When Jennifer Koczan of South Bend, Ind., got a message saying that her long-lost dog had been found in Arizona, she was “flabbergasted.” Sasha, her now 8-year-old Rottweiler, had gone missing from Koczan’s home in 2008 while she was at work. But now Koczan had a new dilemma: figuring out how to get the dog from the Arizona Humane Society in Phoenix before the 5-day deadline was up. She quickly started calling friends in the area and found someone who could pick Sasha up. Then she reached out to Kindred Hearts Transport Connection, an animal rescue and relocation group. With the help of their volunteers, a plan was derived to get Sasha across the country. Her road trip started on Aug. 10, and took her through Arizona, New Mexico and Texas. She then had a weeklong break with a foster in Oklahoma before continuing through Missouri and Illinois, and finally to Indiana, where she was reunited with Koczan on Sunday. The trip required 24 stops and 17 drivers who put in an hour or more each to get Sasha home. Once Sasha reached Koczan’s house, "she was like, 'I've been here before, I know all of these people.' She kept looking at me with a look that said, 'I know you. I know I know you’… It's like a blessing and a second chance," Koczan said. — Read it at ABC News
Tiny damsel fish “make eyes” at their predators to distract them — and dramatically increase their chances of survival, found researchers at Australia's ARC Centre of Excellence for Coral Reef Studies. The fish can grow a larger “eye spot” near their tails, and reduce the size of their real eyes when they’re threatened. The result of those changes is that the fish looks like it’s heading in the opposite direction, confusing the fish that plan to eat them. "It's an amazing feat of cunning for a tiny fish," said Oona Lonnstedt, a graduate student at CoECRS and James Cook University. — Read it at Science Daily
Scientists have found that some caterpillar species have amazing jumping skills. A caterpillar that lives on the forest floors in southern Vietnam rolls itself into a sleeping bag-like leaf structure when it prepares to metamorphose into a moth.
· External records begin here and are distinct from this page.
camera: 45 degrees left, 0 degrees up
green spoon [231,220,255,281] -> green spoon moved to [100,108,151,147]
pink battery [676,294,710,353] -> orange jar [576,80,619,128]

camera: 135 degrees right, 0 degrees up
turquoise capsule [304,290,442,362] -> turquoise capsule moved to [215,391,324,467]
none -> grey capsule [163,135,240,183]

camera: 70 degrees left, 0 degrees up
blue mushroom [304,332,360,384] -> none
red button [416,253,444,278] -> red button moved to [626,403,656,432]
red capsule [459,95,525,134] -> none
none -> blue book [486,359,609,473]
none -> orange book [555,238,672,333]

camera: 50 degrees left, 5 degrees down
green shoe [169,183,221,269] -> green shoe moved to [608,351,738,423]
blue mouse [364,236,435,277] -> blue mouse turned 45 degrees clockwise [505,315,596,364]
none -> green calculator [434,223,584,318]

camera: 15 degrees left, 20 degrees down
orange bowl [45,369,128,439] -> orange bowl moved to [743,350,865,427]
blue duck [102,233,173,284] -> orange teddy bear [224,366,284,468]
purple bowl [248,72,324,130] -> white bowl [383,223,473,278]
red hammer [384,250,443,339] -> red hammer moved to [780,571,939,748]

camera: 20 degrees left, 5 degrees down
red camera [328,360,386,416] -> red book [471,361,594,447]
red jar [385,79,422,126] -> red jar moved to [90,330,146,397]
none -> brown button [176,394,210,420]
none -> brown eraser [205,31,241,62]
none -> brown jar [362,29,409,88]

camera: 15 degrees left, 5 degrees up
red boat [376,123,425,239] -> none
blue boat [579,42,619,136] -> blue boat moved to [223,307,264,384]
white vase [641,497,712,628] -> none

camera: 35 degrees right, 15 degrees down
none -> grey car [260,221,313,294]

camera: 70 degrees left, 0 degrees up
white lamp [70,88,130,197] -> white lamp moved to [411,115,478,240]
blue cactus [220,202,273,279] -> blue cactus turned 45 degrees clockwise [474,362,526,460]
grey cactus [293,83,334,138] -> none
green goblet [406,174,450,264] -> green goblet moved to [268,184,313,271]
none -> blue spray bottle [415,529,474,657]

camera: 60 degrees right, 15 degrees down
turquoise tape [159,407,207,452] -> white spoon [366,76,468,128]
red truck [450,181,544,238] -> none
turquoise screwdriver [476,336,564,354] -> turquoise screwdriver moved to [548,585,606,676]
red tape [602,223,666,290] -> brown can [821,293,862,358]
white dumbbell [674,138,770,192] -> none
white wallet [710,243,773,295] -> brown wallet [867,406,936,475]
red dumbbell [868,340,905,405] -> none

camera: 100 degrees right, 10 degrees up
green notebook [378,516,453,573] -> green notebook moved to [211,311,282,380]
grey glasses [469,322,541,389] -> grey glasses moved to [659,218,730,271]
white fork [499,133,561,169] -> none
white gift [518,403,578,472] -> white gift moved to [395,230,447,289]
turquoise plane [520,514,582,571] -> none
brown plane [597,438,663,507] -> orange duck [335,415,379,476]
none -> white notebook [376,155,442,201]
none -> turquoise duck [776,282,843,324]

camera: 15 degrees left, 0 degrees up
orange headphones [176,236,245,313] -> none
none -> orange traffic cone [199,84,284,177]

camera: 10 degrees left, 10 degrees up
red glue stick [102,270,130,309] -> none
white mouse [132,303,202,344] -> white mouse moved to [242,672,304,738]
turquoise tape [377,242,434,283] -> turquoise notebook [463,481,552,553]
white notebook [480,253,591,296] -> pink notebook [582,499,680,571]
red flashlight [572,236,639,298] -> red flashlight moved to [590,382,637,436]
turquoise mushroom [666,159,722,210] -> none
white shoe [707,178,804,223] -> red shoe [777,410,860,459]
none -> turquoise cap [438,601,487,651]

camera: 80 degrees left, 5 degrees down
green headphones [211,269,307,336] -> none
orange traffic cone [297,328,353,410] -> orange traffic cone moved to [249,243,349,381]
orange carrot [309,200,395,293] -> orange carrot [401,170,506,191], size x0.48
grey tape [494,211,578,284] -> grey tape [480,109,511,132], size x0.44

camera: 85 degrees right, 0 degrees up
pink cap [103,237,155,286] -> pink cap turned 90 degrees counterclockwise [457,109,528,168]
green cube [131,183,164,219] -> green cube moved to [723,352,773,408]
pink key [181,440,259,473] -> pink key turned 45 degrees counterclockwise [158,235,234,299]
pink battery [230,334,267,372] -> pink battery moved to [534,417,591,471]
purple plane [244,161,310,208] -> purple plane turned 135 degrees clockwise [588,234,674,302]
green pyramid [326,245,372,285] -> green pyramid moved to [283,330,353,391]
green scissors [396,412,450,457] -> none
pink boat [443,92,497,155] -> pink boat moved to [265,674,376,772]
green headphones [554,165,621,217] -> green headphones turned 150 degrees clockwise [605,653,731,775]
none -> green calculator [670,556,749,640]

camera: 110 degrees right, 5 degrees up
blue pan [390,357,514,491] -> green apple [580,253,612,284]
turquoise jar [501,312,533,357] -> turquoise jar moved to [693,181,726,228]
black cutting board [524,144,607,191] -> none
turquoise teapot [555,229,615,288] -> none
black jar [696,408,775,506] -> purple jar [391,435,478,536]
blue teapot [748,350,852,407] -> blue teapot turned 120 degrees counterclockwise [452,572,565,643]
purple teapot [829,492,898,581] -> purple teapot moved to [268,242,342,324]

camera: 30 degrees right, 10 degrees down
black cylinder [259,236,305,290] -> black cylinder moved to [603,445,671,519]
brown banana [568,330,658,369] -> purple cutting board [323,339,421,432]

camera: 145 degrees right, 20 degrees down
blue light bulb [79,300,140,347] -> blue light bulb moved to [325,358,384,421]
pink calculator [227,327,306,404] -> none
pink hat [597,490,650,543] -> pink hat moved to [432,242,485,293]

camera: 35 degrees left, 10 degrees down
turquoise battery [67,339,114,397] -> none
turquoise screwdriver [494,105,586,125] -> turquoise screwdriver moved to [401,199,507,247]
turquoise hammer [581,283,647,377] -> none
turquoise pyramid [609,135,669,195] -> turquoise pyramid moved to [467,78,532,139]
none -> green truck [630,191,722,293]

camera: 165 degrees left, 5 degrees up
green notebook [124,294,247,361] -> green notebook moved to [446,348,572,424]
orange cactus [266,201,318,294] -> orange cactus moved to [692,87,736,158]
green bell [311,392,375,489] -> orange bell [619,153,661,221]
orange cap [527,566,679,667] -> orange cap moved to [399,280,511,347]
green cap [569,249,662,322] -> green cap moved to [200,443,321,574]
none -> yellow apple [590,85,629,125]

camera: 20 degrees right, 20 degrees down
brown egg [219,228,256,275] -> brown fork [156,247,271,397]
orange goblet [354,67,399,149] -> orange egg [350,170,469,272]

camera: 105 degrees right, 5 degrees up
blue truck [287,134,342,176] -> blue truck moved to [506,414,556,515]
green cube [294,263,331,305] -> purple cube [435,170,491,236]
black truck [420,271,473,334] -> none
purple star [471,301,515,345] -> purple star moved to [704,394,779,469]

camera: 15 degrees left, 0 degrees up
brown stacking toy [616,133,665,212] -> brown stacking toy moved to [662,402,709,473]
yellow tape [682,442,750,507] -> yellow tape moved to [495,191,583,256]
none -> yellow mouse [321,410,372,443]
Then, it hops around the forest floor while wrapped up in the leaf for up to three days, according to researchers with the University of Toronto and the Royal Ontario Museum. "The mechanics of it are pretty remarkable," said Chris Darling, one of the paper’s authors. The researchers discovered this hopping capability after they’d collected some of the caterpillars for further analysis and stored them under their beds, only to awake to the rustle sounds of them hopping. Their findings were published in the journal Biology Letters. — Read it at Live Science
There are two very tall new babies at Busch Gardens Tampa. A pair of reticulated giraffe calves was born at the park in June. Cupid, who’s 15, gave birth to a 188-pound, 6-foot tall baby boy on June 11, and Tesa, 18, had a girl who weighed in at 145 pounds and measured 5 feet 8 inches tall. The calves were both standing within an hour, and nursing within two hours. Reticulated giraffes are found in parts of Somalia, Ethiopia and Kenya, and have a gestation period of 14 to 15 months.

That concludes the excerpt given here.